“It’s a Boy!” All that day and the next I fairly shouted it to friends and strangers. To Marjorie’s sweetness, and to the radiant loveliness of the little baby which was ours for so brief a time, had been added the strength and roguishness of a boy.
The next five years saw the walls of our home change in character. Finger marks and hammer marks began to appear. When Bud had reached the stage where he could walk, calamity began to follow in his trail. Once he tugged at a table cover and the open bottle of ink fell upon the rug. There was a great splotch of ink forever to be visible to all who entered that living-room! Yet even that black stain became in time a part of us. We grew even to boast of it. We pointed it out to new acquaintances as the place where Bud spilled the ink. It was an evidence of his health and his natural tendencies. It proved to all the world that in Bud we had a real boy; an honest-to-goodness boy who could spill ink—and would, if you didn’t keep a close watch on him.
Then came the toy period of our development. The once tidy house became a place where angels would have feared to tread in the dark. Building blocks and trains of cars and fire engines and a rocking horse were everywhere, to trip the feet of the unwary. Mother scolded about it, at times; and I fear I myself have muttered harsh things when, late at night, I have entered the house only to stumble against the tin sides of an express wagon.

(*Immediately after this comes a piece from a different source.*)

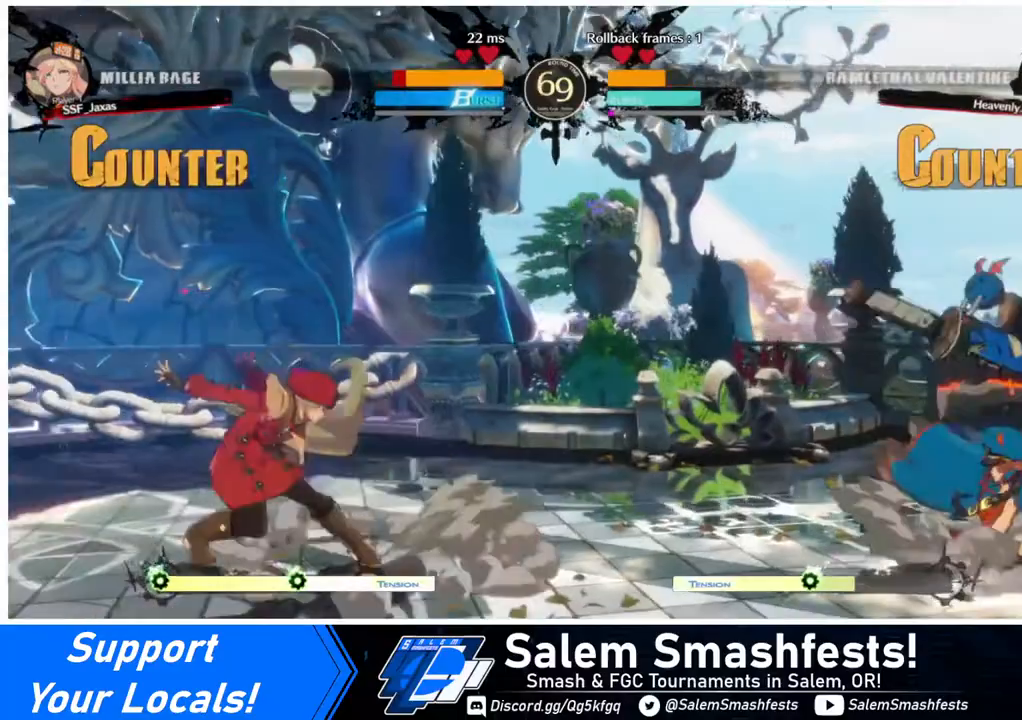
{"buttons": ["DPAD_UP", "DPAD_LEFT"], "events": [[200, "DPAD_RIGHT", "down"], [240, "DPAD_RIGHT", "up"], [320, "DPAD_RIGHT", "down"], [480, "DPAD_LEFT", "down"], [480, "DPAD_RIGHT", "up"], [480, "DPAD_UP", "down"]]}
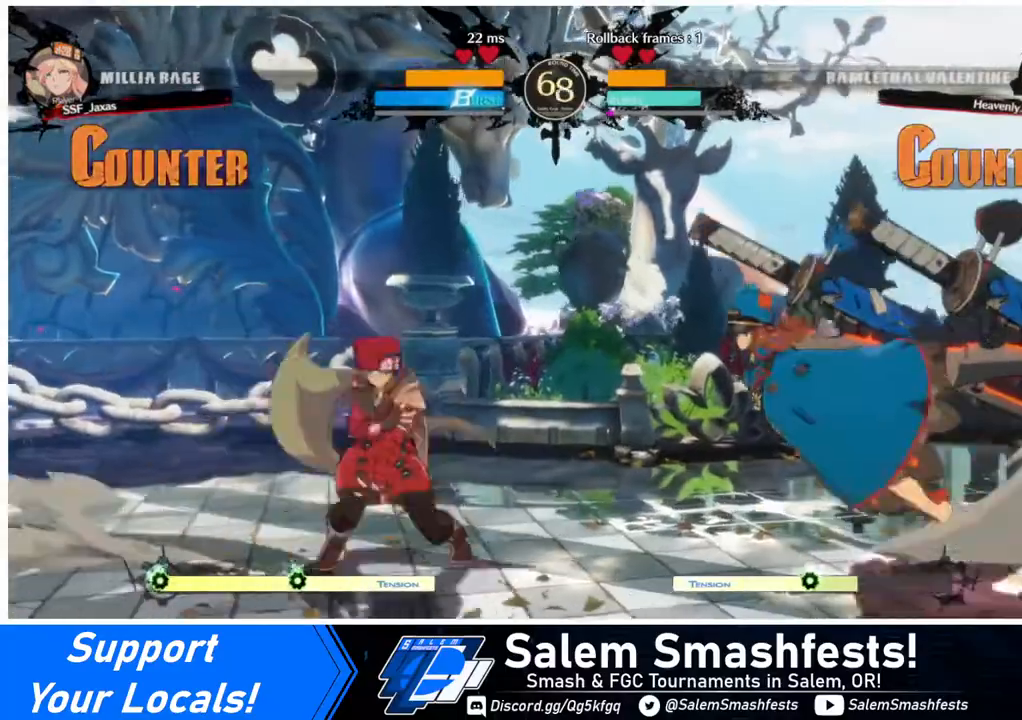
{"buttons": ["TRIANGLE"], "events": [[40, "DPAD_UP", "up"], [440, "DPAD_LEFT", "up"], [440, "TRIANGLE", "down"]]}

But I have come to see that toys in a house are its real adornments. There is no pleasanter sight within the front door of any man’s castle than the strewn and disordered evidences that children there abide. The house seems unfurnished without them.
This chaos still exists in our house to-day. Mother says I encourage it. Perhaps I do. I know that I dread the coming day when the home shall become neat and orderly and silent and precise. What is more, I live in horror of the day when I shall have to sit down to a meal and not send a certain little fellow away from the table to wash his hands. That has become a part of the ceremonial of my life. When the evening comes that he will appear for dinner, clean and immaculate, his shirt buttoned properly and his hair nicely brushed, perhaps Mother will be proud of him; but as for me, there will be a lump in my throat—for I shall know that he has grown up.
Financially, we were progressing. We had a little more “to do with,” as Mother expressed it; but sorrow and grief and anxiety were not through with us.
We were not to be one hundred per cent happy. No one ever is. Marjorie was stricken with typhoid fever, and for fourteen weeks we fought that battle; saw her sink almost into the very arms of death; and watched her pale and wasted body day by day, until at last the fever broke and she was spared to us.
Another bedroom assumed a new meaning to us both. We knew it as it was in the dark hours of night; we saw the morning sun break through its windows. It was the first room I visited in the morning and the last I went to every night. Coming home, I never stopped in hall or living-room, but hurried straight to her. All there was in that home then was Marjorie’s room! We lived our lives within it. And gradually, her strength returned and we were happy again.